Metformin was effective for glycaemic control, but 3%–46% of patients required supplemental insulin for glycaemic control in eight studies[17],[18],[19],[23],[24],[25],[29],[30] [Table 1].

Diabetes Canada supports the use of metformin or insulin for the treatment of GDM when diet and physical activity fail to achieve adequate glycaemic control, but counsels that metformin crosses the placenta.[32] While follow-up studies have not shown developmental concerns, longer-term studies are needed.[32],[33] The literature generally compares an intervention to 'routine care' and assumes insulin therapy is accompanied by adequate monitoring and follow up. This may not be the case in all rural practices, where metformin may be more manageable than insulin therapy.

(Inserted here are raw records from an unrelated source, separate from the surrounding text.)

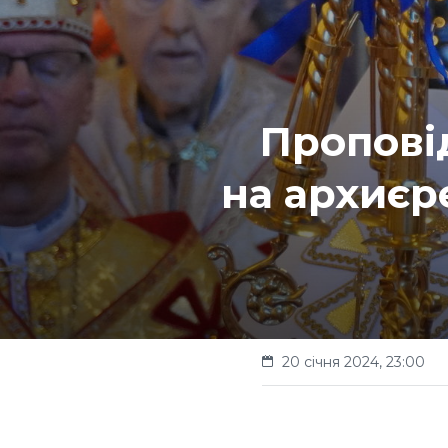
Пропові
на архиєр
20 січня 2024, 23:00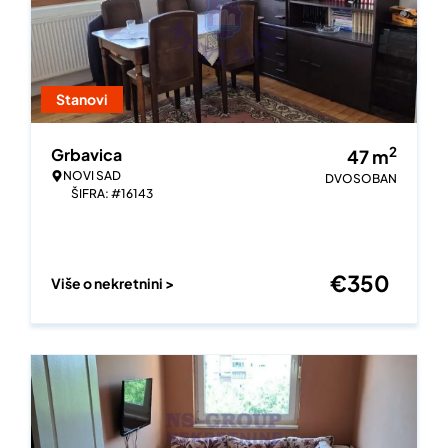
Stanovi
2
Grbavica
47
m
NOVI SAD
DVOSOBAN
ŠIFRA: #16143
€
350
Više o nekretnini >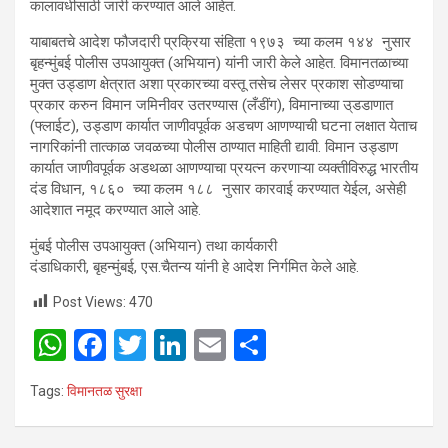
कालावधीसाठी जारी करण्यात आले आहेत.
याबाबतचे आदेश फौजदारी प्रक्रिया संहिता १९७३ च्या कलम १४४ नुसार
बृहन्मुंबई पोलीस उपआयुक्त (अभियान) यांनी जारी केले आहेत. विमानतळाच्या
मुक्त उड्डाण क्षेत्रात अशा प्रकारच्या वस्तू तसेच लेसर प्रकाश सोडण्याचा
प्रकार करुन विमान जमिनीवर उतरण्यास (लँडींग), विमानाच्या उ्डडाणात
(फ्लाईट), उड्डाण कार्यात जाणीवपूर्वक अडचण आणण्याची घटना लक्षात येताच
नागरिकांनी तात्काळ जवळच्या पोलीस ठाण्यात माहिती द्यावी. विमान उड्डाण
कार्यात जाणीवपूर्वक अडथळा आणण्याचा प्रयत्न करणाऱ्या व्यक्तीविरुद्ध भारतीय
दंड विधान, १८६० च्या कलम १८८ नुसार कारवाई करण्यात येईल, असेही
आदेशात नमूद करण्यात आले आहे.
मुंबई पोलीस उपआयुक्त (अभियान) तथा कार्यकारी
दंडाधिकारी, बृहन्मुंबई, एस.चै
तन्य यांनी हे आदेश निर्गमित केले आहे.
Post Views:
470
W
F
T
Li
E
S
h
a
wi
n
m
h
Tags:
विमानतळ सुरक्षा
at
ce
tt
ke
ail
ar
s
b
er
dI
e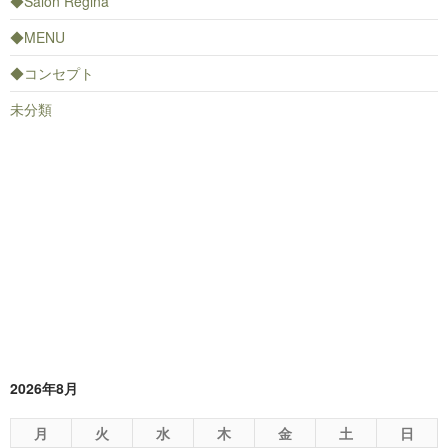
◆Salon Regina
◆MENU
◆コンセプト
未分類
2026年8月
月
火
水
木
金
土
日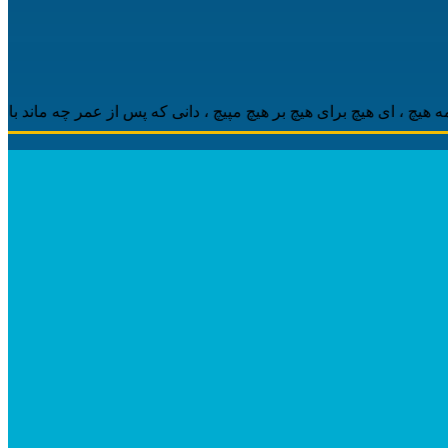
 ‌ای هیچ برای هیچ بر هیچ مپیچ ، دانی که پس از عمر چه ماند باقی ، م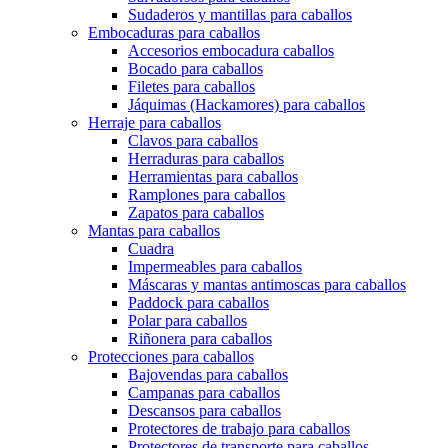
Sudaderos y mantillas para caballos
Embocaduras para caballos
Accesorios embocadura caballos
Bocado para caballos
Filetes para caballos
Jáquimas (Hackamores) para caballos
Herraje para caballos
Clavos para caballos
Herraduras para caballos
Herramientas para caballos
Ramplones para caballos
Zapatos para caballos
Mantas para caballos
Cuadra
Impermeables para caballos
Máscaras y mantas antimoscas para caballos
Paddock para caballos
Polar para caballos
Riñonera para caballos
Protecciones para caballos
Bajovendas para caballos
Campanas para caballos
Descansos para caballos
Protectores de trabajo para caballos
Protectores de transporte para caballos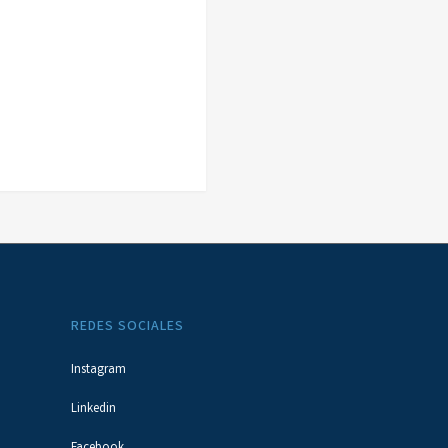
REDES SOCIALES
Instagram
Linkedin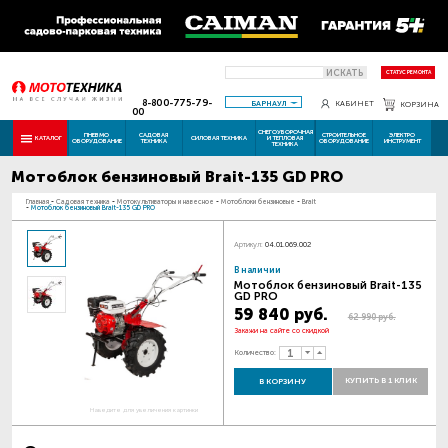
ИСКАТЬ
СТАТУС РЕМОНТА
8-800-775-79-
БАРНАУЛ
КАБИНЕТ
КОРЗИНА
00
СНЕГОУБОРОЧНАЯ
ПНЕВМО
САДОВАЯ
СТРОИТЕЛЬНОЕ
ЭЛЕКТРО
КАТАЛОГ
СИЛОВАЯ ТЕХНИКА
И ТЕПЛОВАЯ
ОБОРУДОВАНИЕ
ТЕХНИКА
ОБОРУДОВАНИЕ
ИНСТРУМЕНТ
ТЕХНИКА
Мотоблок бензиновый Brait-135 GD PRO
Главная
-
Садовая техника
-
Мотокультиваторы и навесное
-
Мотоблоки бензиновые
-
Brait
-
Мотоблок бензиновый Brait-135 GD PRO
Артикул:
04.01.069.002
В наличии
Мотоблок бензиновый Brait-135
GD PRO
59 840 руб.
62 990 руб.
Закажи на сайте со скидкой
Количество:
КУПИТЬ В 1 КЛИК
В КОРЗИНУ
Наведите для увеличения картинки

Adopting practical and effective treatment approaches is particularly important in primary care and rural and remote communities where access to specialist care is limited.

Limitations

There was no direct rural context in the reviewed studies. They were in large urban centres and no rural population subsets were identified. It was assumed that adequate dietary and clinical support and monitoring existed. Patient performance of glycaemic monitoring or insulin administration was not measured.


  Conclusion Top


Recent high quality studies comparing metformin to insulin for the treatment of GDM generally found either improved or equivalent pregnancy outcome and good glycaemic control for most patients, although many required insulin supplementation. Its ease of use, safety and efficacy suggest metformin may simplify the management of gestational diabetes, particularly in rural and remote communities.

Financial support and sponsorship: Nil.

Conflicts of interest: There are no conflicts of interest.